======== Material to process ========
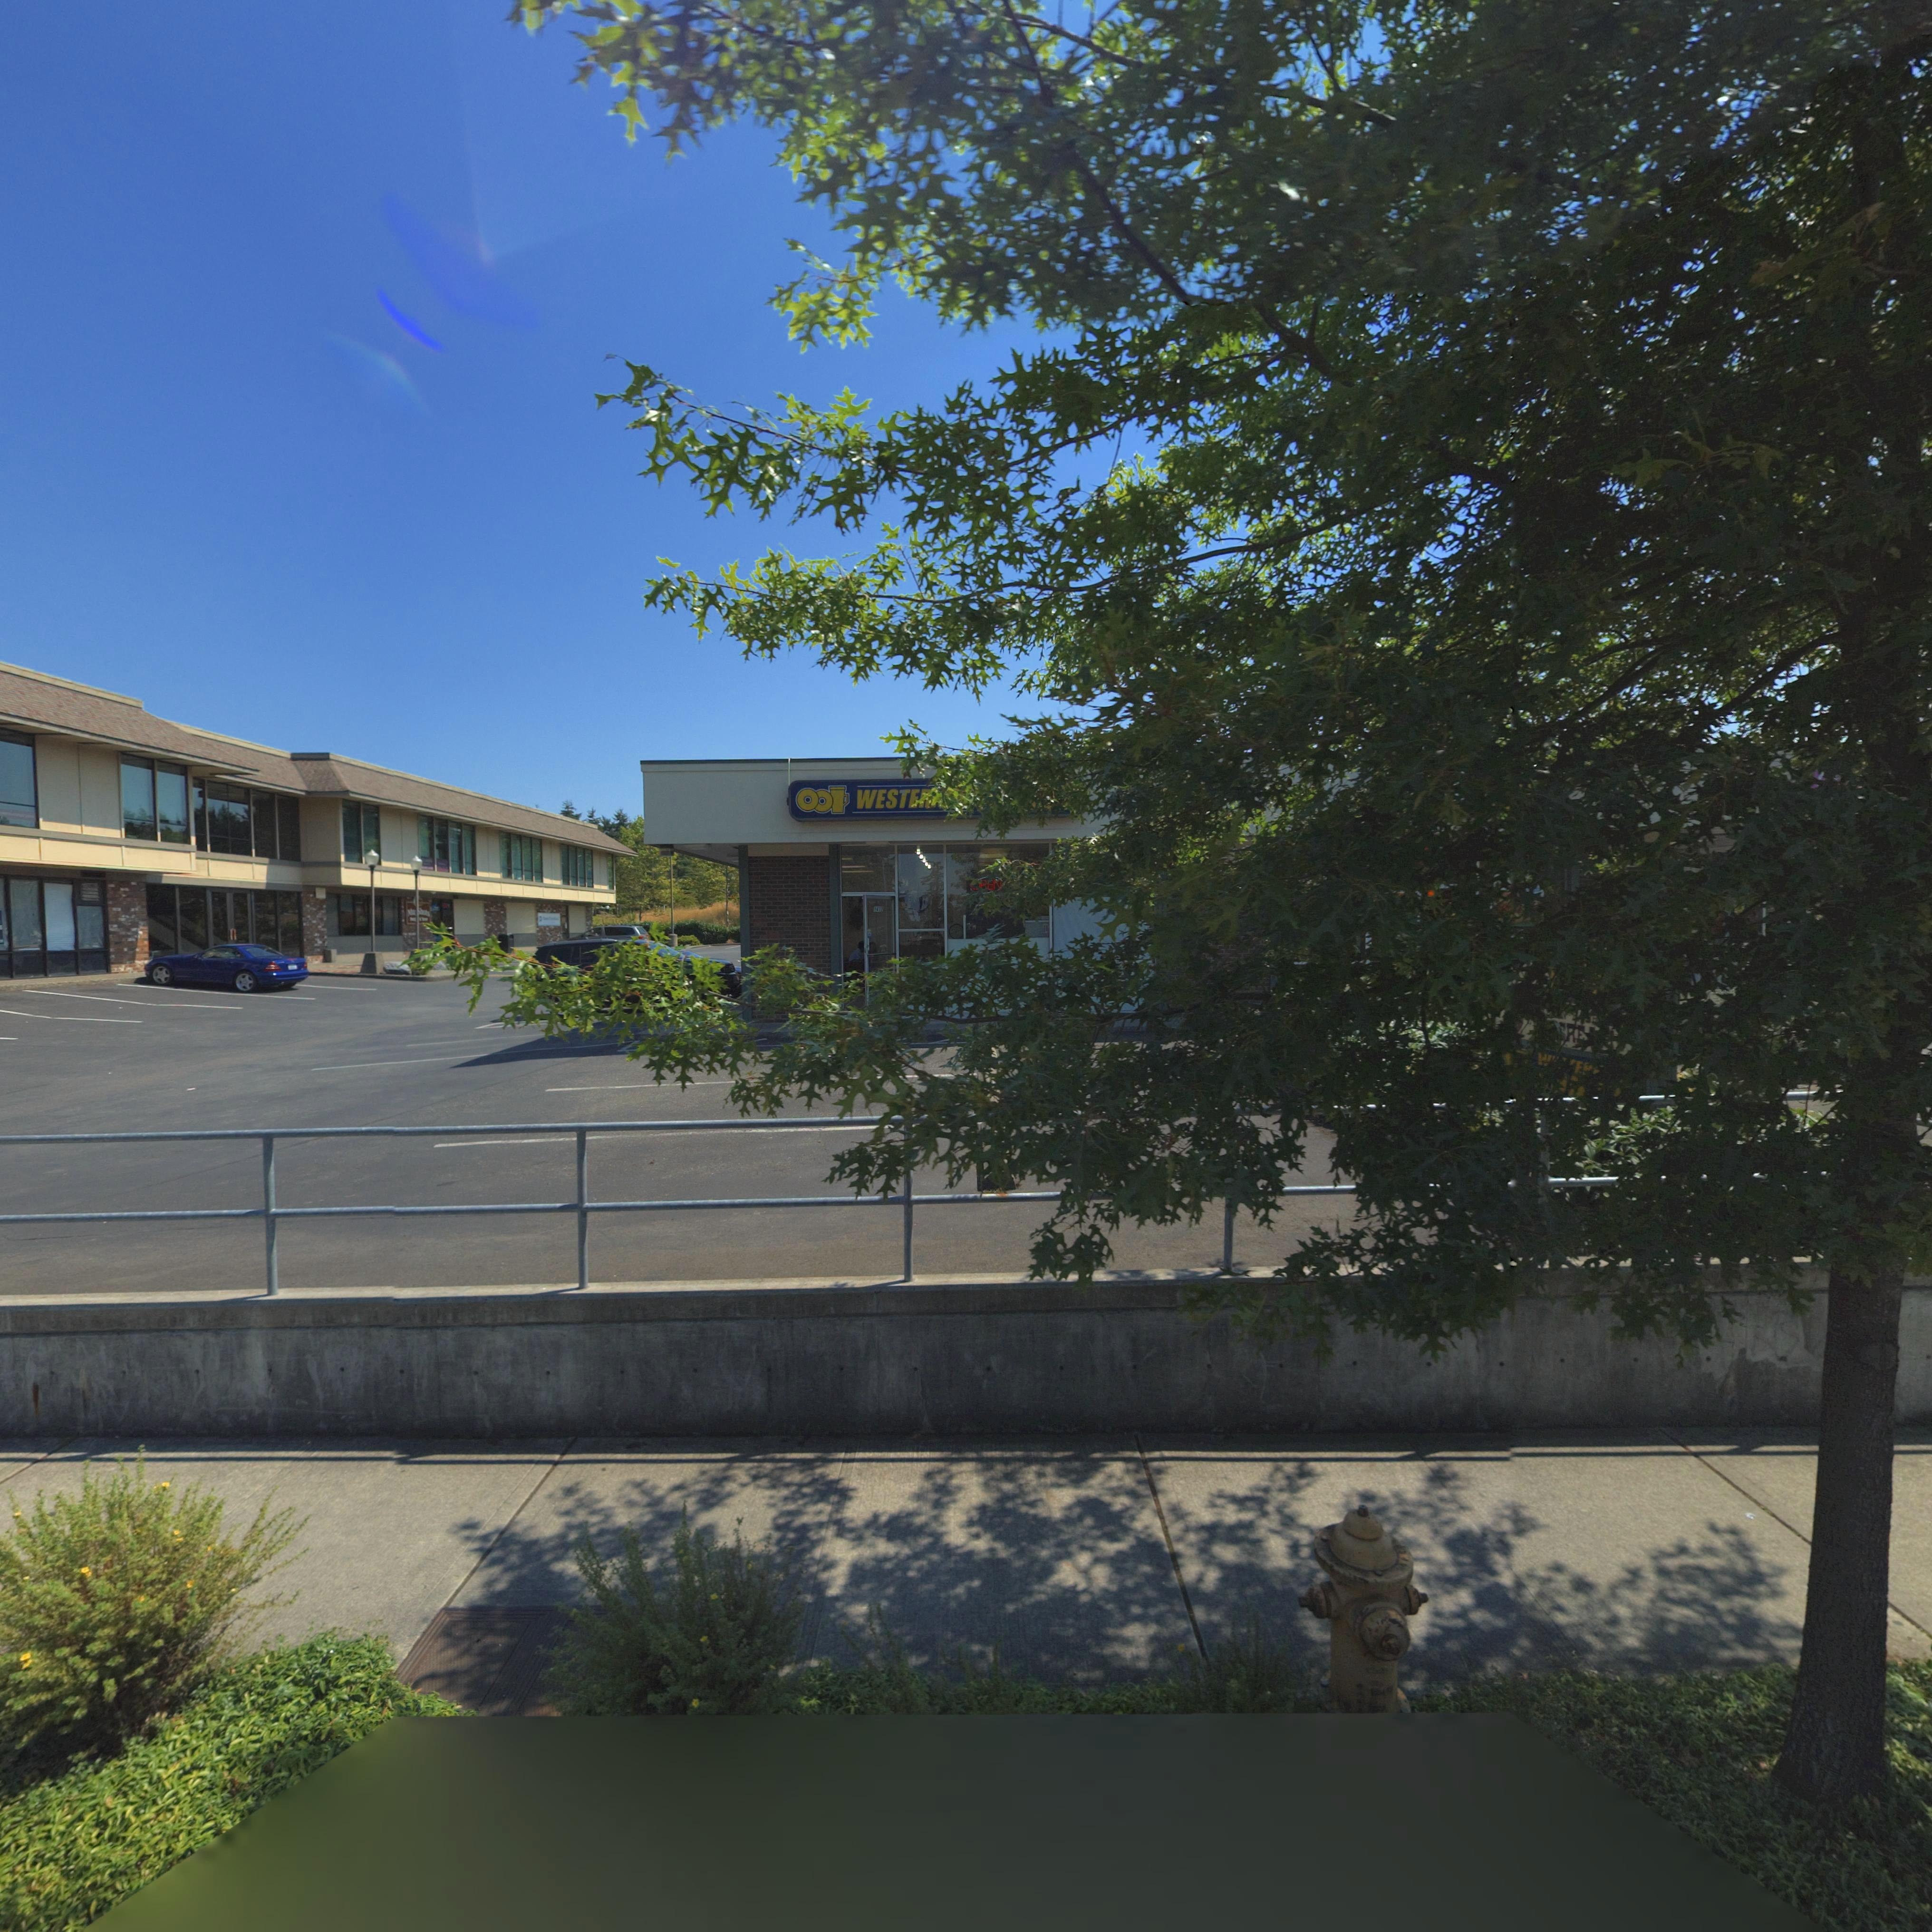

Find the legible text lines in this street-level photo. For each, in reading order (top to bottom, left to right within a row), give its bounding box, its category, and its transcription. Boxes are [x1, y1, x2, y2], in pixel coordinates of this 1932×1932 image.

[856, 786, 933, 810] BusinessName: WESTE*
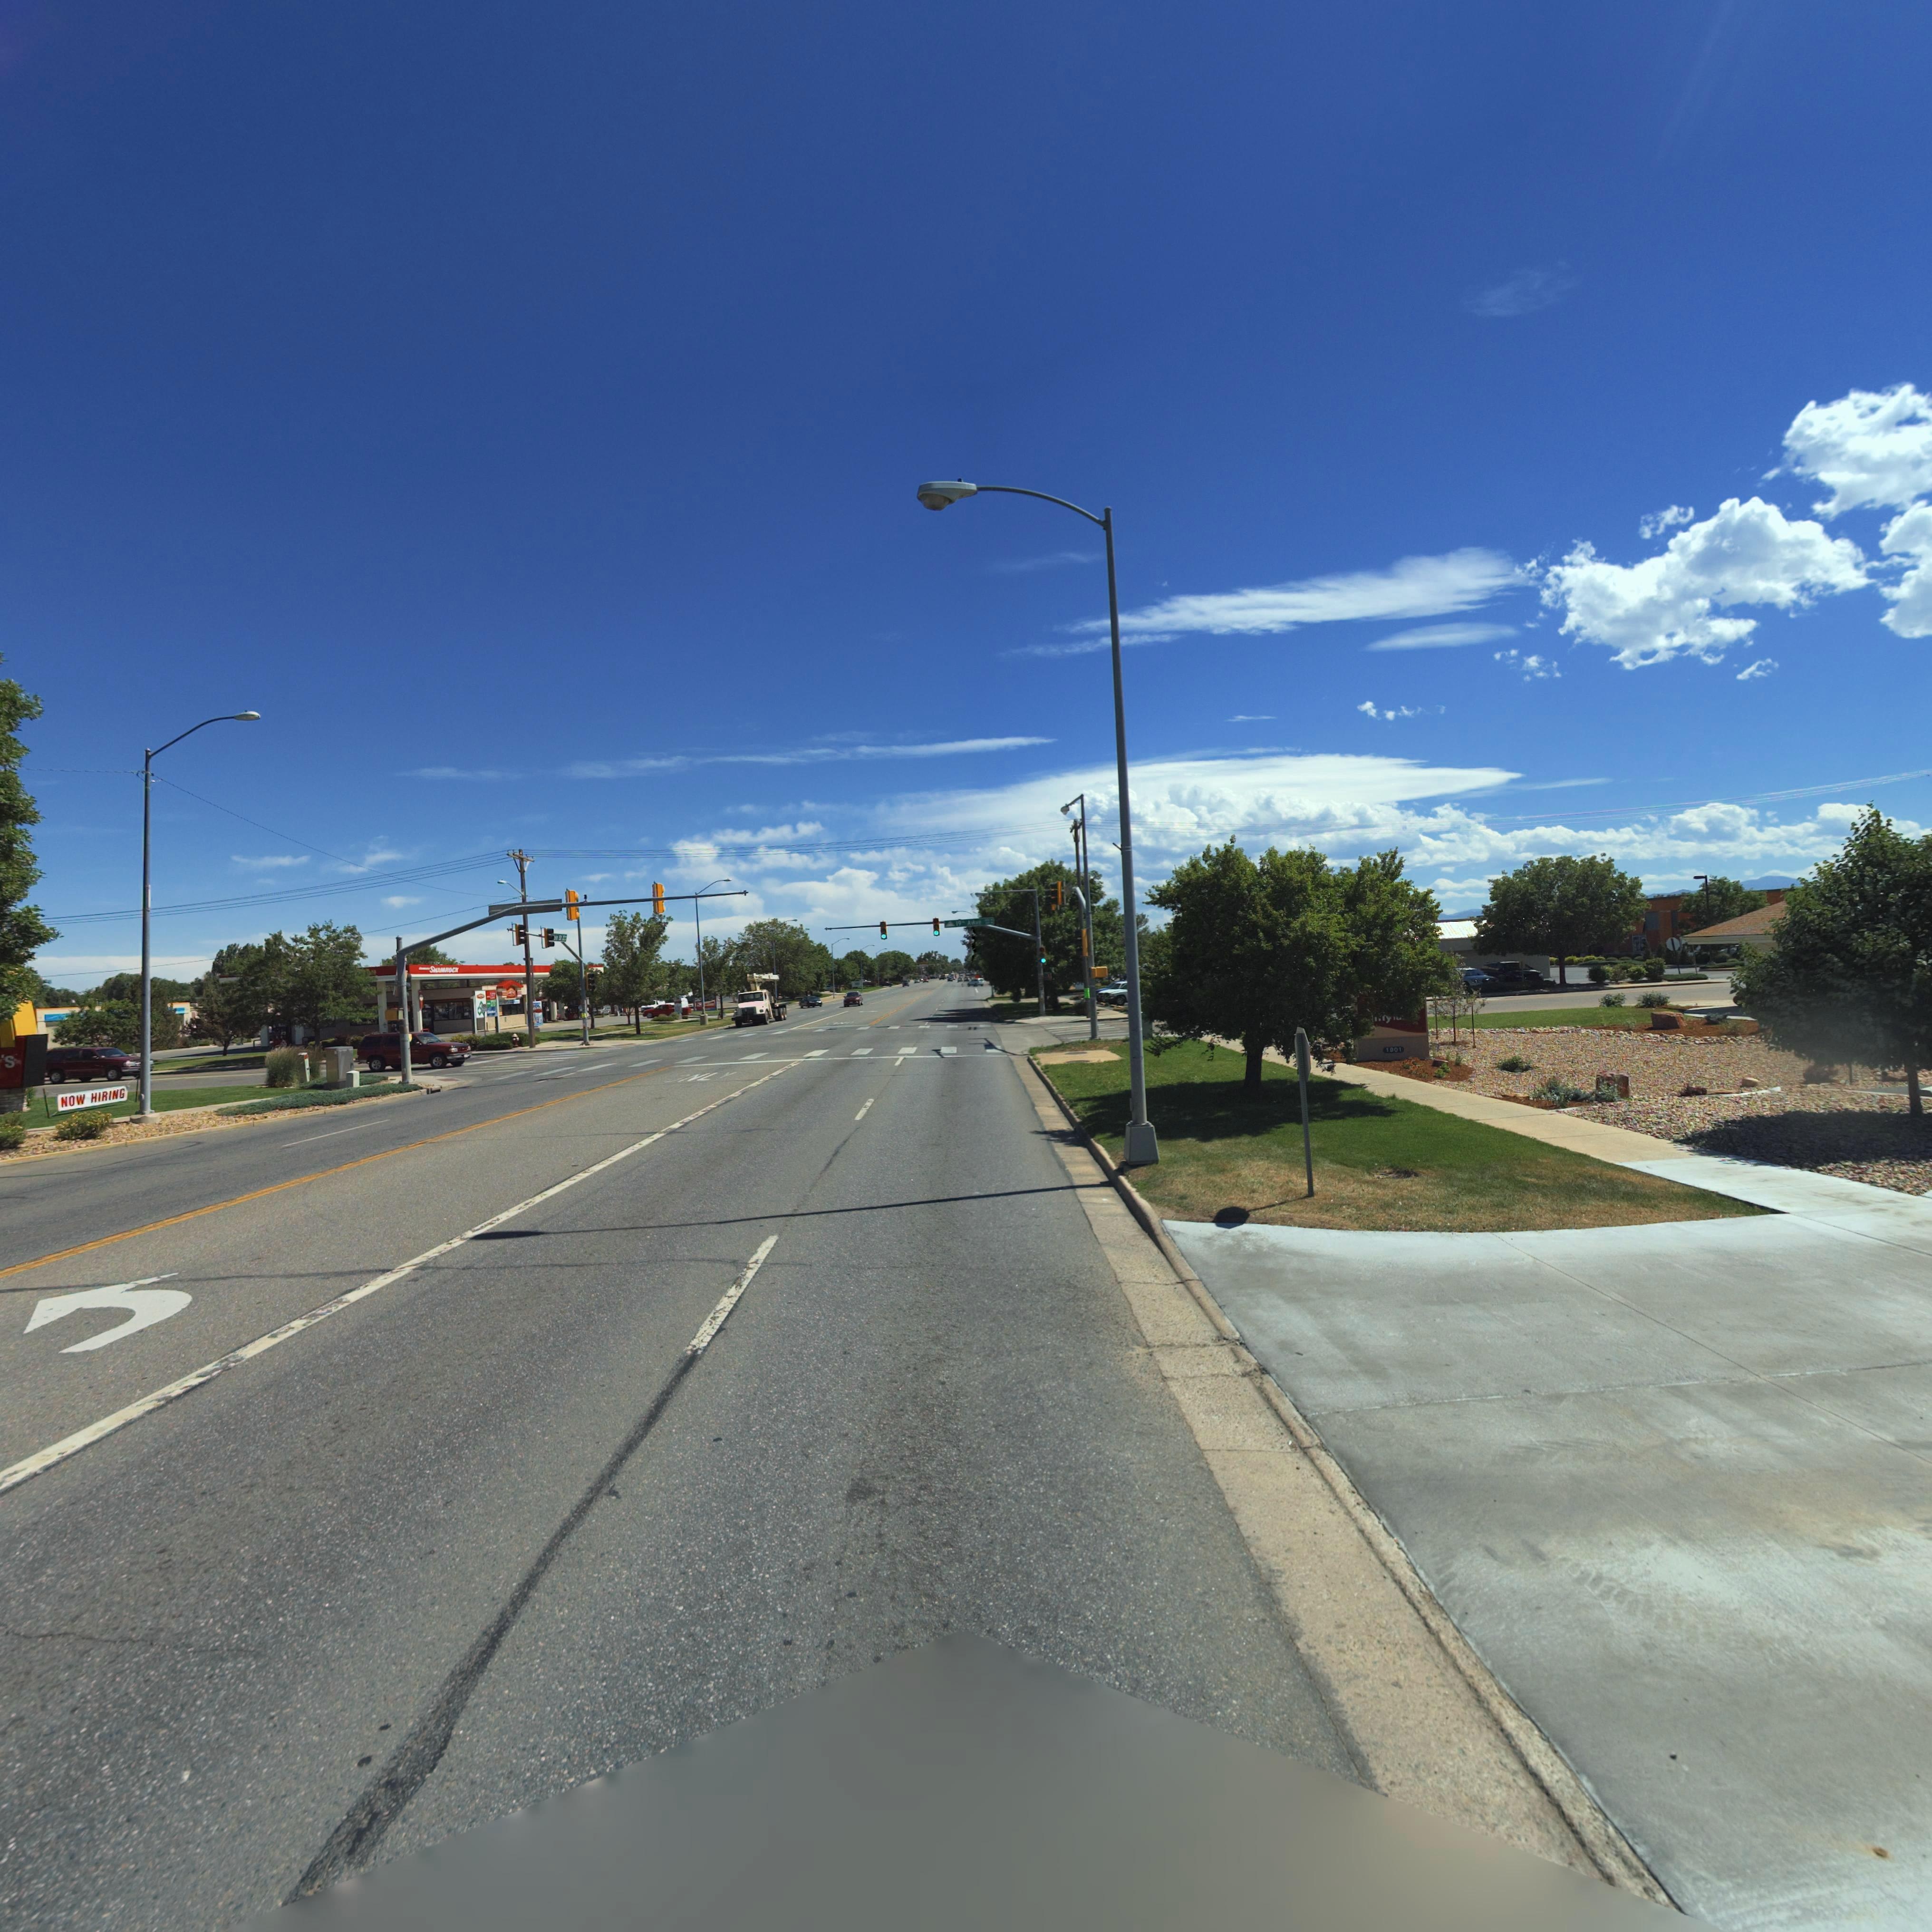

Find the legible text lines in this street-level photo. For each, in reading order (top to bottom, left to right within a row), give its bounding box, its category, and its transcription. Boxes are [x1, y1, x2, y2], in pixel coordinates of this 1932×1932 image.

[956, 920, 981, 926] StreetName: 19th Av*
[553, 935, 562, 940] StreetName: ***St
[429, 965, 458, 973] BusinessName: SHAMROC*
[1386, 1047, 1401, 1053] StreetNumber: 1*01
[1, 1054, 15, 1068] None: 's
========
**Direction**
Reproduce the listing above with every instance of "legible" changed to "readable" and nothing else altered. Omit the pictures.

**Completed exercise**
Find the readable text lines in this street-level photo. For each, in reading order (top to bottom, left to right within a row), give its bounding box, its category, and its transcription. Boxes are [x1, y1, x2, y2], in pixel coordinates of this 1932×1932 image.

[856, 786, 933, 810] BusinessName: WESTE*

Find the readable text lines in this street-level photo. For each, in reading order (top to bottom, left to right within a row), give its bounding box, its category, and its transcription. Boxes are [x1, y1, x2, y2], in pixel coordinates of this 1932×1932 image.

[956, 920, 981, 926] StreetName: 19th Av*
[553, 935, 562, 940] StreetName: ***St
[429, 965, 458, 973] BusinessName: SHAMROC*
[1386, 1047, 1401, 1053] StreetNumber: 1*01
[1, 1054, 15, 1068] None: 's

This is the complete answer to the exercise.